We came to the house of the wounded butcher, which was some way out of the town in the north-western suburb. The magistrate was in the lower apartment with the clerk, one or two officials, and the surgeon of the town. He was a gentleman of about two or three and forty, with a military air and large moustaches, for besides being a justice of the peace and a landed proprietor, he was an officer in the army. He made me a polite bow when I entered, and I requested of him permission to be present at the examination. He hesitated a moment and then asked me my motive for wishing to be present at it.

“Merely curiosity,” said I.

He then observed that as the examination would be a private one, my being permitted or not was quite optional.

“I am aware of that,” said I, “and if you think my remaining is objectionable I will forthwith retire.” He looked at the clerk, who said there could be no objection to my staying, and turning round to his superior said something to him which I did not hear, whereupon the magistrate again bowed and said that he should he very happy to grant my request.

We went upstairs and found the wounded man in bed with a bandage round his forehead, and his wife sitting by his bedside. The magistrate and his officials took their seats, and I was accommodated with a chair. Presently the prisoner was introduced under the charge of a policeman. He was a fellow somewhat above thirty, of the middle size, and wore a dirty white frock coat; his right arm was partly confined by a manacle. A young girl was sworn, who deposed that she saw the prisoner run after the other with something in his hand. The wounded man was then asked whether he thought he was able to make a deposition; he replied in a very feeble tone that he thought he was, and after being sworn deposed that on the preceding Saturday, as he was going to his stall, the prisoner came up to him and asked whether he had ever done him any injury? he said no. “I then,” said he, “observed the prisoner’s countenance undergo a change, and saw him put his hand to his waistcoat-pocket and pull out a knife.
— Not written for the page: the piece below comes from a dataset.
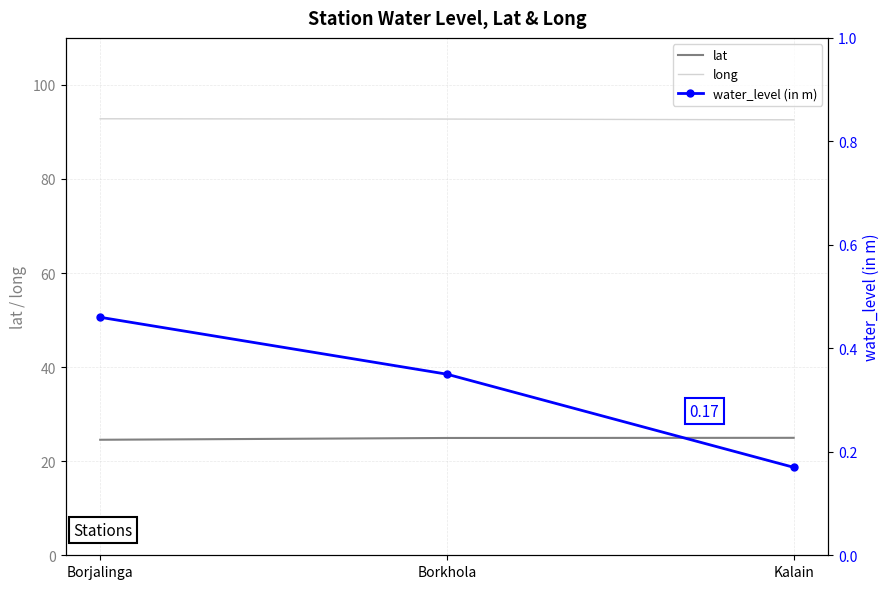

Is it true that water_level (in m) equals 0.1 at Kalain?

False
I straight became frightened, and ran away as fast as I could; the prisoner followed, and overtaking me, stabbed me in the face. I ran into the yard of a public-house and into the shop of an acquaintance, where I fell down, the blood spouting out of my wound.” Such was the deposition of the wounded butcher. He was then asked whether there had been any quarrel between him and the prisoner? He said there had been no quarrel, but that he had refused to drink with the prisoner when he requested him, which he had done very frequently, and had more than once told him that he did not wish for his acquaintance. The prisoner, on being asked, after the usual caution, whether he had anything to say, said that he merely wished to mark the man but not to kill him. The surgeon of the place deposed to the nature of the wound, and on being asked his opinion with respect to the state of the prisoner’s mind, said that he believed that he might be labouring under a delusion. After the prisoner’s bloody weapon and coat had been produced he was committed.

It was generally said that the prisoner was disordered in his mind; I held my tongue, but judging from his look and manner I saw no reason to suppose that he was any more out of his senses than I myself, or any person present, and I had no doubt that what induced him to commit the act was rage at being looked down upon by a quondam acquaintance, who was rising a little in the world, exacerbated by the reflection that the disdainful quondam acquaintance was one of the Saxon race, against which every Welshman entertains a grudge more or less virulent, which, though of course, very unchristianlike, is really, brother Englishman, after the affair of the long knives, and two or three other actions of a somewhat similar character of our noble Anglo–Saxon progenitors, with which all Welshmen are perfectly well acquainted, not very much to be wondered at.